Ce matin, je m'éveille, seul. Je suis seul, dans ce lit. Mais ce n'est pas la solitude que je ressens, c'est l'étrangeté de la rencontre avec un étranger. Un étranger qui ne m'est pas inconnu puisque je le côtoie quotidiennement, sans pourtant en avoir réellement fait la connaissance. Cet étranger, oui, c'est moi-même, et c'est en effet bien étrange que de se retrouver face à soi-même, sans artifice, sans miroir, sans tiers conducteur, facilitateur, transcripteur, décodeur, effaceur et menteur. Je suis hébété. Encore surpris de l'expérience de la veille qui, si on la regarde de loin, n'est pas une expérience particulière. En fait, il n'y aurait rien à dire, rien à raconter d'intéressant en l'absence de commentaires sur le discours intérieur, sur le ressenti qui s'exprime et qui trouve, enfin, après tant d'années de confinement, une écoute, faible mais attentive.

Je me couche dans le lit. La lumière se fait discrète, faiblement projetée par la lampe de bureau posée à même le sol. Sa couleur jaune teinte les pages du livre que je tiens dans les mains. Je ressens pleinement le plaisir de la lecture à venir. J'ai programmé le lecteur de musique pour qu'il joue du Satie. Ça marche. La musique vient des enceintes qui me font face, placées aux deux sommets d'un triangle dont j'occupe le troisième. Je suis mi-couché, mi-assis. Les signes juxtaposés, alignés en nombreuses rangées, n'attendent que ma lecture. Ils sont sereins, sûrs et sages. Je ne me presse pas : j'ai tout mon temps.
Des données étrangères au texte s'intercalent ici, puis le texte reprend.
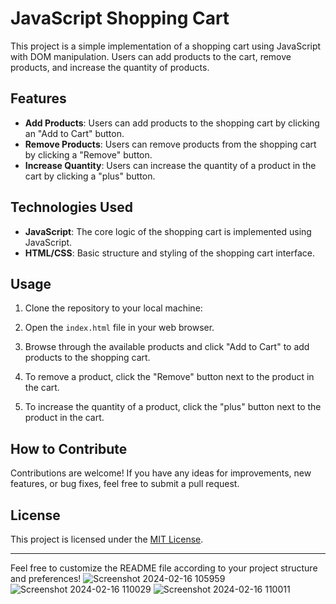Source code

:# JavaScript Shopping Cart

This project is a simple implementation of a shopping cart using JavaScript with DOM manipulation. Users can add products to the cart, remove products, and increase the quantity of products.

## Features

- **Add Products**: Users can add products to the shopping cart by clicking an "Add to Cart" button.
- **Remove Products**: Users can remove products from the shopping cart by clicking a "Remove" button.
- **Increase Quantity**: Users can increase the quantity of a product in the cart by clicking a "plus" button.

## Technologies Used

- **JavaScript**: The core logic of the shopping cart is implemented using JavaScript.
- **HTML/CSS**: Basic structure and styling of the shopping cart interface.

## Usage

1. Clone the repository to your local machine:

2. Open the `index.html` file in your web browser.

3. Browse through the available products and click "Add to Cart" to add products to the shopping cart.

4. To remove a product, click the "Remove" button next to the product in the cart.

5. To increase the quantity of a product, click the "plus" button next to the product in the cart.

## How to Contribute

Contributions are welcome! If you have any ideas for improvements, new features, or bug fixes, feel free to submit a pull request.

## License

This project is licensed under the [MIT License](LICENSE).

---

Feel free to customize the README file according to your project structure and preferences!
![Screenshot 2024-02-16 105959](https://github.com/Prathwalker/Cart-Using-Javascript/assets/129682086/4605e7be-8bb7-4426-9bc0-b2e6f2fe1447)
![Screenshot 2024-02-16 110029](https://github.com/Prathwalker/Cart-Using-Javascript/assets/129682086/0a232ef3-334d-4fee-a3f7-8a5c62cb4371)
![Screenshot 2024-02-16 110011](https://github.com/Prathwalker/Cart-Using-Javascript/assets/129682086/cd6ef7f9-5865-4349-8a3e-4cc32821a42e)
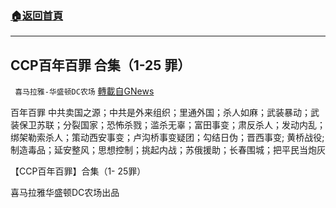 ###  [:house:返回首頁](https://github.com/ourhimalayas/txt)
---


## CCP百年百罪 合集（1-25 罪）
` 喜马拉雅-华盛顿DC农场` [轉載自GNews](https://gnews.org/zh-hans/1558458/)

百年百罪 中共卖国之源；中共是外来组织；里通外国；杀人如麻；武装暴动；武装保卫苏联；分裂国家；恐怖杀戮；滥杀无辜；富田事变；肃反杀人；发动内乱；绑架勒索杀人；策动西安事变；卢沟桥事变疑团；勾结日伪；晋西事变; 黄桥战役; 制造毒品；延安整风；思想控制；挑起内战；苏俄援助；长春围城；把平民当炮灰

【CCP百年百罪】合集（1- 25罪）

喜马拉雅华盛顿DC农场出品
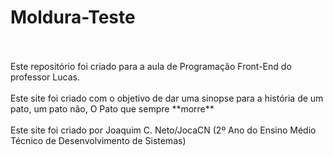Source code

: # Moldura-Teste
<br>
<br>
Este repositório foi criado para a aula de Programação Front-End do professor Lucas. <br>
<br>
Este site foi criado com o objetivo de dar uma sinopse para a história de um pato, um pato não, O Pato que sempre **morre** <br>
<br>
Este site foi criado por Joaquim C. Neto/JocaCN (2º Ano do Ensino Médio Técnico de Desenvolvimento de Sistemas) <br>
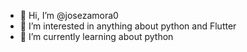 - 👋 Hi, I’m @josezamora0
- 👀 I’m interested in anything about python and Flutter
- 🌱 I’m currently learning about python

<!---
josezamora0/josezamora0 is a ✨ special ✨ repository because its `README.md` (this file) appears on your GitHub profile.
You can click the Preview link to take a look at your changes.
--->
Nous rentrons de soirée. C'était bien dans un sens, moins dans un autre. Une soirée, quoi. Non, parfois les soirées peuvent donner du plaisir. Là, d'ailleurs, j'en ai ressenti, mais plus de ce plaisir par procuration. Ce plaisir paternel qu'on ressent en voyant la joie, le plaisir de l'instant, vibrer de concert avec les cris et les rires de nos enfants. Ils sont là, près de moi, ils jouent et ils rient. Espiègles, ils s'abandonnent à leur plaisir infantile tandis que je m'impose de ne pas trop intervenir, en me fixant quelques règles intérieures : ne pas franchir telle ligne que je dessine allant perpendiculairement à la banquette, longeant la table d'à côté, en poursuivant jusqu'à sa voisine, encore entourée de convives anonymes. La hauteur sous plafond, particulièrement impressionnante pour un restaurant, permet aux enfants de s'ébattre tandis que leurs proférations s'égarent en s'élevant, en franchissant les lustres pour se perdre dans un faux-plafond percé de manière régulière de trous dont l'objectif est certainement de les piéger. Le brouhaha-rumeur des hôtes d'une heure ou deux noie le reste. La tension est pourtant là. Le repas ? Pas terrible. Je parle de la bouffe. Trop salée m'a dit ma femme. Je goûte : elle a raison. Mon agneau ? Belle gueule, il fond, c'est bien. Curieusement, il n'a pas trop de goût. Décalage. Les légumes partagent cet effort, et pourtant ils sont de saison : des navets. Ou pas : des courgettes. D'où viennent-elles ces courgettes, coupées en énormes rondelles. Ah, non, ne pas y penser, tenter de prendre ce qu'il y a à prendre. Pas grand chose culinairement, apparemment.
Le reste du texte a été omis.